Subset sum variant with a non-zero target sum

Question

I have an array of integers and need to apply a variant of the subset sum algorithm on it, except that instead of finding a set of integers whose sum is 0 I am trying to find a set of integers whose sum is n. I am unclear as to how to adapt one of the standard subset sum algorithms to this variant and was hoping for any insight into the problem.

Answer 1

This is subset sum problem, which is NP-Complete (there is no known efficient solution to NP-Complete problems), but if your numbers are relatively small integers - there is an efficient pseudo polynomial solution to it that follows the recurrence:

D(x,i) = false   x<0
D(0,i) = true
D(x,0) = false   x != 0
D(x,i) = D(x,i-1) OR D(x-arr[i],i-1)

Later, you need to step back on your choices, see where you decided to "reduce" (take the element), and where you decided not to "reduce" (not take the element), on the generated matrix.

This thread and this thread discuss how to get the elements for similar problems.

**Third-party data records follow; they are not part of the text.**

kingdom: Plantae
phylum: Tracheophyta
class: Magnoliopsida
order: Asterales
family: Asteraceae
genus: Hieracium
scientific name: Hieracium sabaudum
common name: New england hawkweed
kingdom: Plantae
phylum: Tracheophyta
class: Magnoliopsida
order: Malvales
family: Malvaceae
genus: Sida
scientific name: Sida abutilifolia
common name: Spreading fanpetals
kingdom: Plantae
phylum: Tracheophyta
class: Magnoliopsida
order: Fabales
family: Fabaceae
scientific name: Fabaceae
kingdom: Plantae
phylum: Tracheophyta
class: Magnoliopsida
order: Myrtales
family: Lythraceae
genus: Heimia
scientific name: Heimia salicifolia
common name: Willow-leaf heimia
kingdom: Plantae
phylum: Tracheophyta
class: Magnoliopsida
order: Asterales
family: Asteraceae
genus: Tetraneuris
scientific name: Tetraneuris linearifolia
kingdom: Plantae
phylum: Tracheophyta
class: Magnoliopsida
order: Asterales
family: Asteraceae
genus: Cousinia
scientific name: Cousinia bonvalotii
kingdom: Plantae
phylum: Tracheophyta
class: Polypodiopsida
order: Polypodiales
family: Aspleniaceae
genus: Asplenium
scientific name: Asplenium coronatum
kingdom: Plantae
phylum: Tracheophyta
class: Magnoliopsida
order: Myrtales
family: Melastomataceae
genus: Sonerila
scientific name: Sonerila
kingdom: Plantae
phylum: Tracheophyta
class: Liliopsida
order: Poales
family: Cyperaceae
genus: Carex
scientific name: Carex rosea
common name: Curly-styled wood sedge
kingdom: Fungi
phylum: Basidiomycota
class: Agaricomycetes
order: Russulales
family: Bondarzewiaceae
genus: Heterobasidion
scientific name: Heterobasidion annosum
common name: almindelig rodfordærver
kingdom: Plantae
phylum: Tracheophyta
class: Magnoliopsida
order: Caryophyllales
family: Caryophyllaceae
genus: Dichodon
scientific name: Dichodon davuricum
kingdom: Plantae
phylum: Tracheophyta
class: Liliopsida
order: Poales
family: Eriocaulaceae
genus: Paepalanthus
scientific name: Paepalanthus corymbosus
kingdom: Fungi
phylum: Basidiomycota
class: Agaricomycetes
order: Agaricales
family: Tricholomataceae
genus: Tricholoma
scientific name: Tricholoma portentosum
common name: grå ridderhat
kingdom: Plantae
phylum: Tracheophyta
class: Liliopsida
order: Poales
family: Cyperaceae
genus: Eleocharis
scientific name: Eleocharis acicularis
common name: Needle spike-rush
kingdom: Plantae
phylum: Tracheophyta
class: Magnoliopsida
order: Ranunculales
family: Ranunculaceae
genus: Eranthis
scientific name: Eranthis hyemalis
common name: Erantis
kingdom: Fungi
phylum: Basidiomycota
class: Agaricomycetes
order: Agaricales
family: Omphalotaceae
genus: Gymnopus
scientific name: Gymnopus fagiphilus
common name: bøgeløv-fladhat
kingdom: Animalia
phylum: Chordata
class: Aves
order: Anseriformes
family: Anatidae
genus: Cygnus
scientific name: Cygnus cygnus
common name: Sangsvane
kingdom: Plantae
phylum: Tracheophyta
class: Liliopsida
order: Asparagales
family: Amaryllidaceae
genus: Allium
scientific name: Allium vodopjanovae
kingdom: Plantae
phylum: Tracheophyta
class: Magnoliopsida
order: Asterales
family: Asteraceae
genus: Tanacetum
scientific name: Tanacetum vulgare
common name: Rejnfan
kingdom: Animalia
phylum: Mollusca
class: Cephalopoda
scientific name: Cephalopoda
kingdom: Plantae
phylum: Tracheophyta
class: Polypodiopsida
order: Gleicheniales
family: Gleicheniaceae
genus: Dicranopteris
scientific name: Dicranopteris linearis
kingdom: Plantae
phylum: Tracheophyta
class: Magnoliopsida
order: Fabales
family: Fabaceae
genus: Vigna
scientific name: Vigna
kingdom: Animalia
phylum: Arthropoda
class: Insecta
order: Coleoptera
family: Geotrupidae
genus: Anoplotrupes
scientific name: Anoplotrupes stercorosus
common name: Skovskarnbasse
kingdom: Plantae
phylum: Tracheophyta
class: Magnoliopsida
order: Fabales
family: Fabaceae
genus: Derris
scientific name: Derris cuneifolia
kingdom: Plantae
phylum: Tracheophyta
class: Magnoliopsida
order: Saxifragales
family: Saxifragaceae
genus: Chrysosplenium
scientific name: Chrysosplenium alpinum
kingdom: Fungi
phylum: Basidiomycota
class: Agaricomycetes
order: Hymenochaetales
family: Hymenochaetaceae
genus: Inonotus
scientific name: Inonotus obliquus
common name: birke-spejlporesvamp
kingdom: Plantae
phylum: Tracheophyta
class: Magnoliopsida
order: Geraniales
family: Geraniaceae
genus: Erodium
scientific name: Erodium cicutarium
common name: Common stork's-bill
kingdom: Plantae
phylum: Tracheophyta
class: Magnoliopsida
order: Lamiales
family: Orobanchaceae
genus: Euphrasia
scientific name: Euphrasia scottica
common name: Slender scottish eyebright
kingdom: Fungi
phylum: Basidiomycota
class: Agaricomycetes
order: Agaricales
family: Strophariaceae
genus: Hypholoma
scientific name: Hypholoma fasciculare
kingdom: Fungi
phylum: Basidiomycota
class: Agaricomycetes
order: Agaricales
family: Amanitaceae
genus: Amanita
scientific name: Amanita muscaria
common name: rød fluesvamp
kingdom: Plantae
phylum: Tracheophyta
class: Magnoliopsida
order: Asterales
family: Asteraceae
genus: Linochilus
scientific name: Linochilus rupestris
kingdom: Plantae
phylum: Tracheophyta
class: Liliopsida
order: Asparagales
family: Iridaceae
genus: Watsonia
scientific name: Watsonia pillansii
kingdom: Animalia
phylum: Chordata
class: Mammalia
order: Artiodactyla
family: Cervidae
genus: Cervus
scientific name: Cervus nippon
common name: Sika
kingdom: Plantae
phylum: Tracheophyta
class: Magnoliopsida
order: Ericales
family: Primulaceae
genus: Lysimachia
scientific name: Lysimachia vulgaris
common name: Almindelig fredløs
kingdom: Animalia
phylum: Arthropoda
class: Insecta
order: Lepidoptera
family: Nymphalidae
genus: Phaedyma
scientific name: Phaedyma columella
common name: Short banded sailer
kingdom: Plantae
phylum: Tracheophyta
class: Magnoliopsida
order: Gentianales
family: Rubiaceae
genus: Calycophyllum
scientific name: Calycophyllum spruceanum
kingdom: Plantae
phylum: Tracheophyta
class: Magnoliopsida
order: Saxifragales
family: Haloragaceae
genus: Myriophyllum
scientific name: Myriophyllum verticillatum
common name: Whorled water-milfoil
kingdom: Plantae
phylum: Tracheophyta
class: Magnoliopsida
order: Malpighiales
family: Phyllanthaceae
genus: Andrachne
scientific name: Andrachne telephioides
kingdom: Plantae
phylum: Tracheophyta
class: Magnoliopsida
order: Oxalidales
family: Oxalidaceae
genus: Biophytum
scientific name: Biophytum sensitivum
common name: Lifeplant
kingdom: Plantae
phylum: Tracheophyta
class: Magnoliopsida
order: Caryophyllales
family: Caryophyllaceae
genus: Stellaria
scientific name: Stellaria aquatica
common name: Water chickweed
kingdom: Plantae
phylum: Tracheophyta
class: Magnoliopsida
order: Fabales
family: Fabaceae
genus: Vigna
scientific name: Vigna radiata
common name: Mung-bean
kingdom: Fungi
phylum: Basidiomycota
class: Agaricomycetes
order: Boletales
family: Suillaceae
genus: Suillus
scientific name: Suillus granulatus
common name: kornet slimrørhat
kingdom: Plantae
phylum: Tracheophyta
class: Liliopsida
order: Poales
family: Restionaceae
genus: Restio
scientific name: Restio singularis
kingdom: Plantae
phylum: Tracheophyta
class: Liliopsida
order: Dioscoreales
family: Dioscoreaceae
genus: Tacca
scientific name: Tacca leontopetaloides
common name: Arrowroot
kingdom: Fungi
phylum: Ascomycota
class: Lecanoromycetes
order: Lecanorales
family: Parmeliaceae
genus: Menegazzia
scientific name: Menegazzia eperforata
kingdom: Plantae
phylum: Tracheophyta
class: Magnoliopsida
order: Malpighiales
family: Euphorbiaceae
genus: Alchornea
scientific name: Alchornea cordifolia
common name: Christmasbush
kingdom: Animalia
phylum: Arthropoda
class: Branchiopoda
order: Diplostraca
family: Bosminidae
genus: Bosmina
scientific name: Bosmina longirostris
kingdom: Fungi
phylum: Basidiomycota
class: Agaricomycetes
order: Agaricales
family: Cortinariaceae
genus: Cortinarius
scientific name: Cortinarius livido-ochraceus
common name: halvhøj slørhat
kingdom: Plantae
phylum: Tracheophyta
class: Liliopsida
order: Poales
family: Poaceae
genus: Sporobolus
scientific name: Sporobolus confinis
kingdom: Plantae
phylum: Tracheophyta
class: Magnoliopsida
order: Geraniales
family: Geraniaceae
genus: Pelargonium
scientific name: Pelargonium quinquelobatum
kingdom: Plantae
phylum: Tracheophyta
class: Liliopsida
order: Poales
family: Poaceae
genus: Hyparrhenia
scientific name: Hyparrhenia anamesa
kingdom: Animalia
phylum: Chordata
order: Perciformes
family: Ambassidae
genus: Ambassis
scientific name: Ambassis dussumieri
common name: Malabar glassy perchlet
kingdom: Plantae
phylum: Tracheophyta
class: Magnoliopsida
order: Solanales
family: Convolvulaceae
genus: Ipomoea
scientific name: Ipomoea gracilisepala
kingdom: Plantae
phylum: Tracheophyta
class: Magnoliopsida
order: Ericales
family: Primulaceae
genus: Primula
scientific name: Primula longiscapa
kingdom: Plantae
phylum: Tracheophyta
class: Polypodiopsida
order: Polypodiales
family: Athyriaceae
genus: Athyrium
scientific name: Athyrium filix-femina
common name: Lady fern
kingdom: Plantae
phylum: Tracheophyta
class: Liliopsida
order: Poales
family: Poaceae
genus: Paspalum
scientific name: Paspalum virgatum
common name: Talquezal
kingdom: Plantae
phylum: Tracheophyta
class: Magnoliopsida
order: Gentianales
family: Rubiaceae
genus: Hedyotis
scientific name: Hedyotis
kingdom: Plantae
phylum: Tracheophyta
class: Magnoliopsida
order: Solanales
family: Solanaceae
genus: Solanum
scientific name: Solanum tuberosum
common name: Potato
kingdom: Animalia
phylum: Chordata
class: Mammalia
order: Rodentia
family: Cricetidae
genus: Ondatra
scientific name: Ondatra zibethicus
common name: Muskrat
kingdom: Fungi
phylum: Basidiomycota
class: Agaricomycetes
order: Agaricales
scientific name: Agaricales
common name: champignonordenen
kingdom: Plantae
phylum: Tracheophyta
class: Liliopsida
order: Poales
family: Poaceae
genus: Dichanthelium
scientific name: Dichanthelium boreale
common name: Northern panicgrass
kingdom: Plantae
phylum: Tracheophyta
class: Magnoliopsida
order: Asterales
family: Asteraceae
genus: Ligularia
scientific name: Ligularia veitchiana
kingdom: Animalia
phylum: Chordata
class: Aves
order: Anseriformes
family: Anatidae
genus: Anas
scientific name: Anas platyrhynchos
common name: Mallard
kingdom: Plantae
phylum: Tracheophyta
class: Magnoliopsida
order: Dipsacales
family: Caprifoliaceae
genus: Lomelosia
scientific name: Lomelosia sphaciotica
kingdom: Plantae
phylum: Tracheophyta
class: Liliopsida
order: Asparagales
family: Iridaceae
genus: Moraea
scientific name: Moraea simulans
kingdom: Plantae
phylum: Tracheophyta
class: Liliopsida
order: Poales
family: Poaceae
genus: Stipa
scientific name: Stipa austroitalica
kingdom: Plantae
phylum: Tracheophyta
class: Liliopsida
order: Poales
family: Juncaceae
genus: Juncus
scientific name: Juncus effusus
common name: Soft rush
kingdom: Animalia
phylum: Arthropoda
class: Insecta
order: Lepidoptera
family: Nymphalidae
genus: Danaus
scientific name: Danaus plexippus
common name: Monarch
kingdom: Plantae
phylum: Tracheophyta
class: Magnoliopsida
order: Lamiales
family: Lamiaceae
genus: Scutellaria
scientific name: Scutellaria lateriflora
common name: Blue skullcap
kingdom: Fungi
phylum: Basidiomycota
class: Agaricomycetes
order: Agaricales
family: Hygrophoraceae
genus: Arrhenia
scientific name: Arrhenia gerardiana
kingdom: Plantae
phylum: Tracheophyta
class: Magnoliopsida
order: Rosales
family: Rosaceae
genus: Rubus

Here is a python code (taken from the thread I linked to) that does the trick.
If you are not familiar with python - read it as pseudo code, it's pretty easy to understand python!.

arr = [1,2,4,5]
n = len(arr)
SUM = 6
#pre processing:
D = [[True] * (n+1)]
for x in range(1,SUM+1):
    D.append([False]*(n+1))
#DP solution to populate D:
for x in range(1,SUM+1):
    for i in range(1,n+1):
        D[x][i] = D[x][i-1]
        if x >= arr[i-1]:
            D[x][i] = D[x][i] or D[x-arr[i-1]][i-1]
print D

#get a random solution:

if D[SUM][n] == False:
    print 'no solution'
else:
    sol = []
    x = SUM
    i = n
    while x != 0:
        possibleVals = []
        if D[x][i-1] == True:
            possibleVals.append(x)
        if x >= arr[i-1] and D[x-arr[i-1]][i-1] == True:
            possibleVals.append(x-arr[i-1])
        #by here possibleVals contains 1/2 solutions, depending on how many choices we have.
        #chose randomly one of them
        from random import randint
        r = possibleVals[randint(0,len(possibleVals)-1)]
        #if decided to add element:
        if r != x:
            sol.append(x-r)
        #modify i and x accordingly
        x = r
        i = i-1
    print sol

Answer 2

You can solve this by using dynamic programming.

Lets assume that:

• N - is the sum that required (your first input).
• M - is the number of summands available (your second input).
• a₁...a_M - are the summands available.
• f[x] is true when you can reach the sum of x, and false otherwise

Now the solution:

Initially f[0] = true and f[1..N] = false - we can reach only the sum of zero without taking any summand.

Now you can iterate over all a_i, where i in [1..M], and with each of them perform next operation:

f[x + a_i] = f[x + a_i] || f[x], for each x in [M..a_i] - the order of processing is relevant!

Finally you output f[N].

This solution has the complexity of O(N*M), so it is not very useful when you either have large input numbers or large number of summands.